Page layout parsing data:
"""
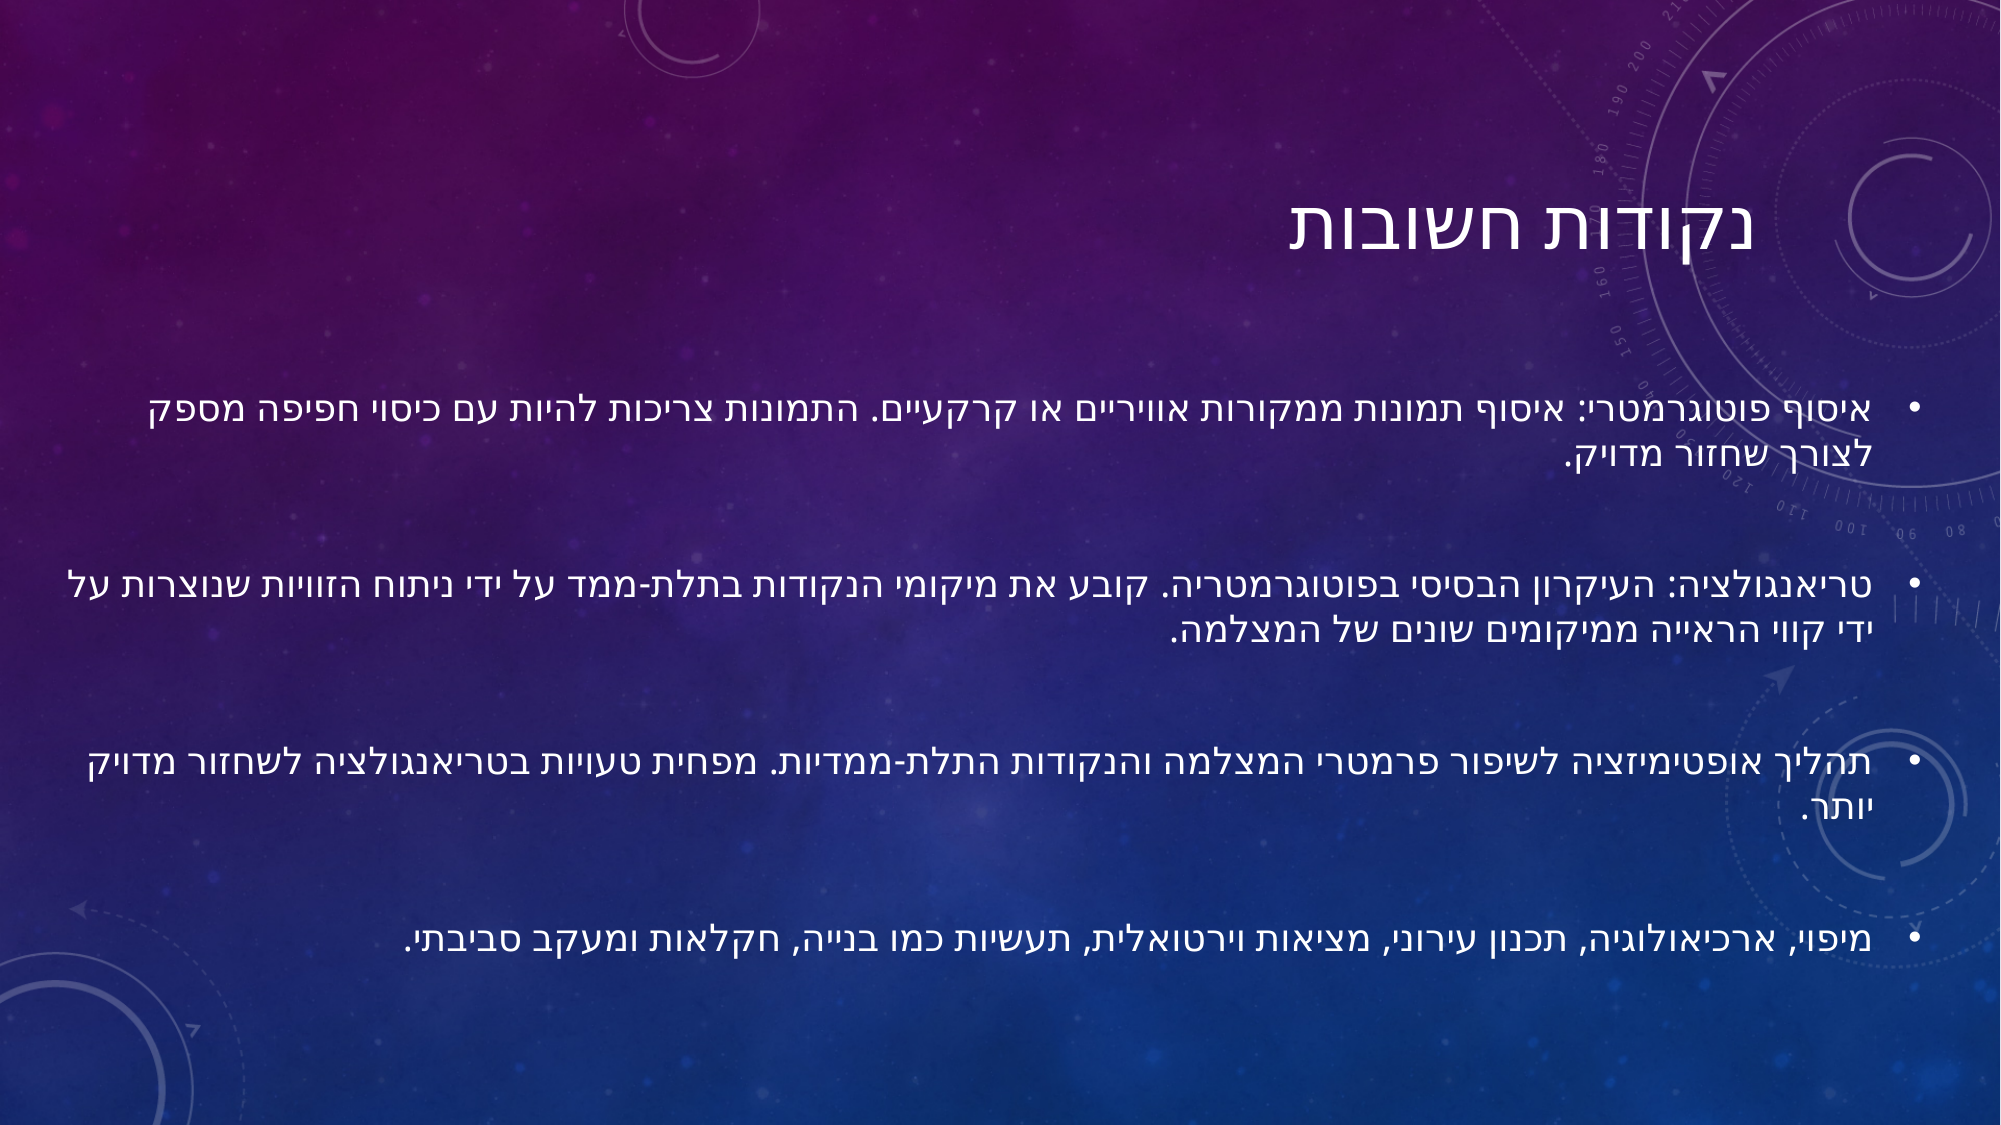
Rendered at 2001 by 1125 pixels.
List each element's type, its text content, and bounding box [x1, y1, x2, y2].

title נקודות חשובות [112, 99, 1775, 339]
list איסוף פוטוגרמטרי: איסוף תמונות ממקורות אוויריים או קרקעיים. התמונות צריכות להיות עם כיסוי חפיפה מספק לצורך שחזור מדויק. טריאנגולציה: העיקרון הבסיסי בפוטוגרמטריה. קובע את מיקומי הנקודות בתלת-ממד על ידי ניתוח הזוויות שנוצרות על ידי קווי הראייה ממיקומים שונים של המצלמה. תהליך אופטימיזציה לשיפור פרמטרי המצלמה והנקודות התלת-ממדיות. מפחית טעויות בטריאנגולציה לשחזור מדויק יותר. מיפוי, ארכיאולוגיה, תכנון עירוני, מציאות וירטואלית, תעשיות כמו בנייה, חקלאות ומעקב סביבתי. [45, 293, 1937, 1049]
picture [0, 0, 2001, 1125]
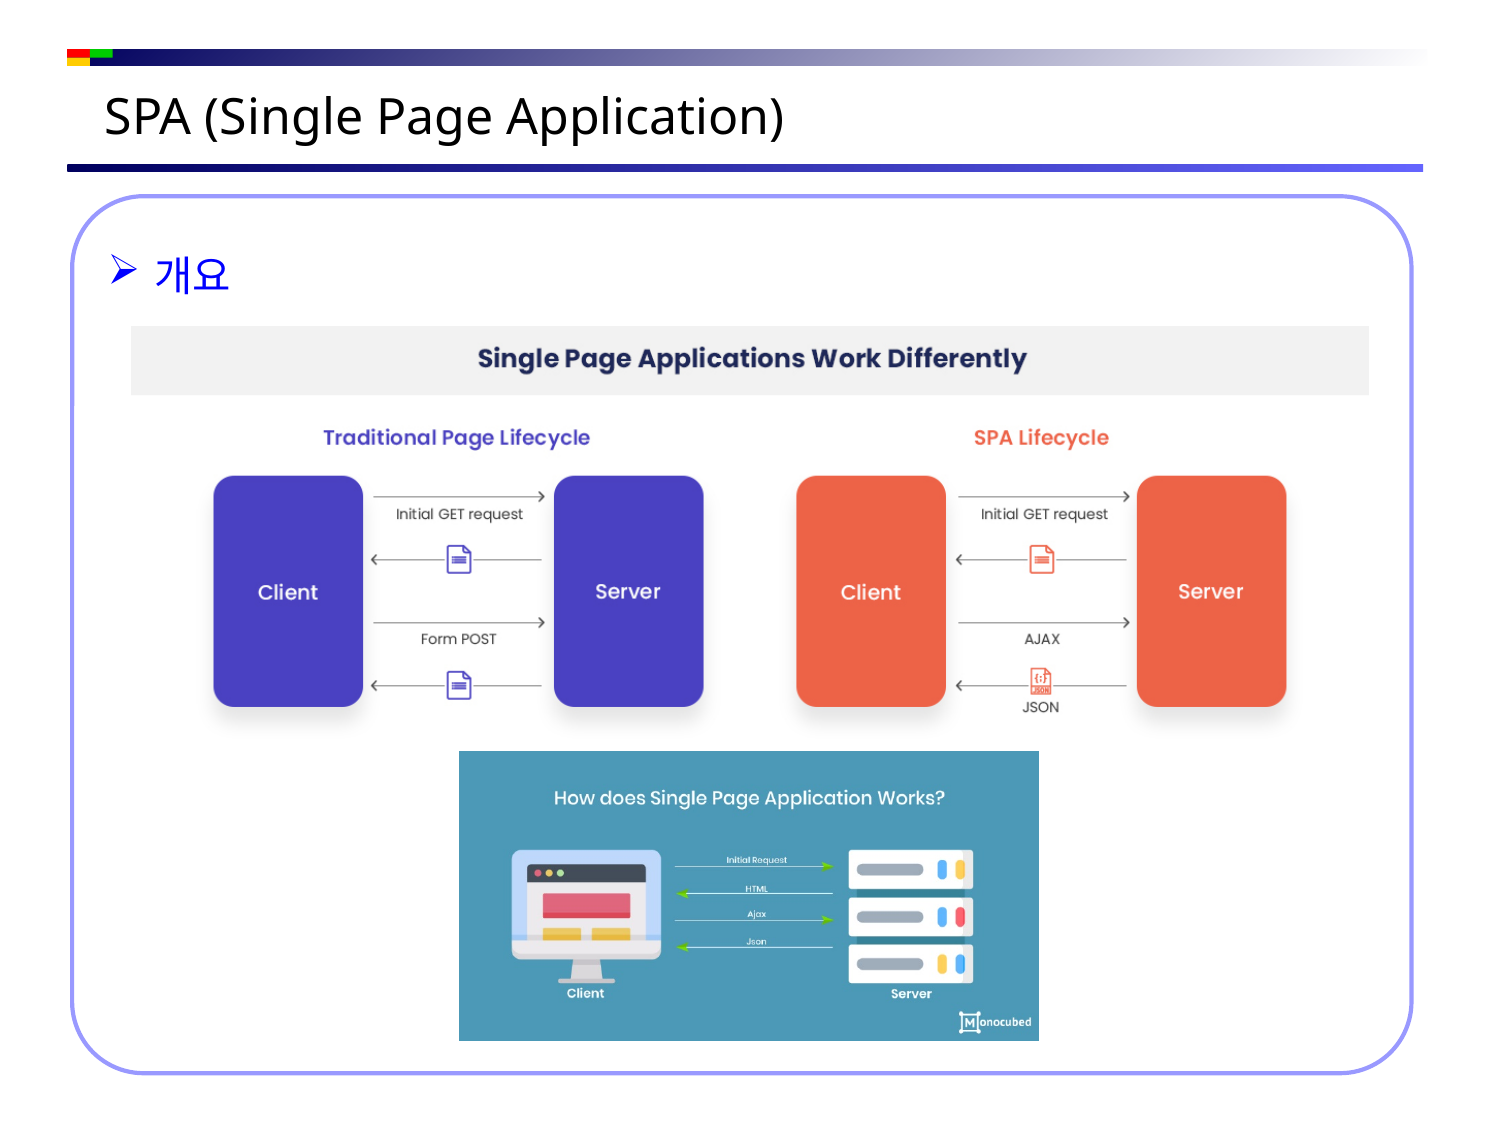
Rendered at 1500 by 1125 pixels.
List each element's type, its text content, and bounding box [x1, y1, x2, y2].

text_box 개요 [70, 194, 1414, 1076]
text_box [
"""
TASK DESCRIPTION: Lines from the one containing "Rendered at 1500 by 1125 pixels." through the last line of the records, both included, are the only ones to print, each exactly as it is.

RESPONSE BELOW:
Rendered at 1500 by 1125 pixels.
List each element's type, its text content, and bounding box [x1, y1, x2, y2].

text_box 개요 [70, 194, 1414, 1076]
text_box [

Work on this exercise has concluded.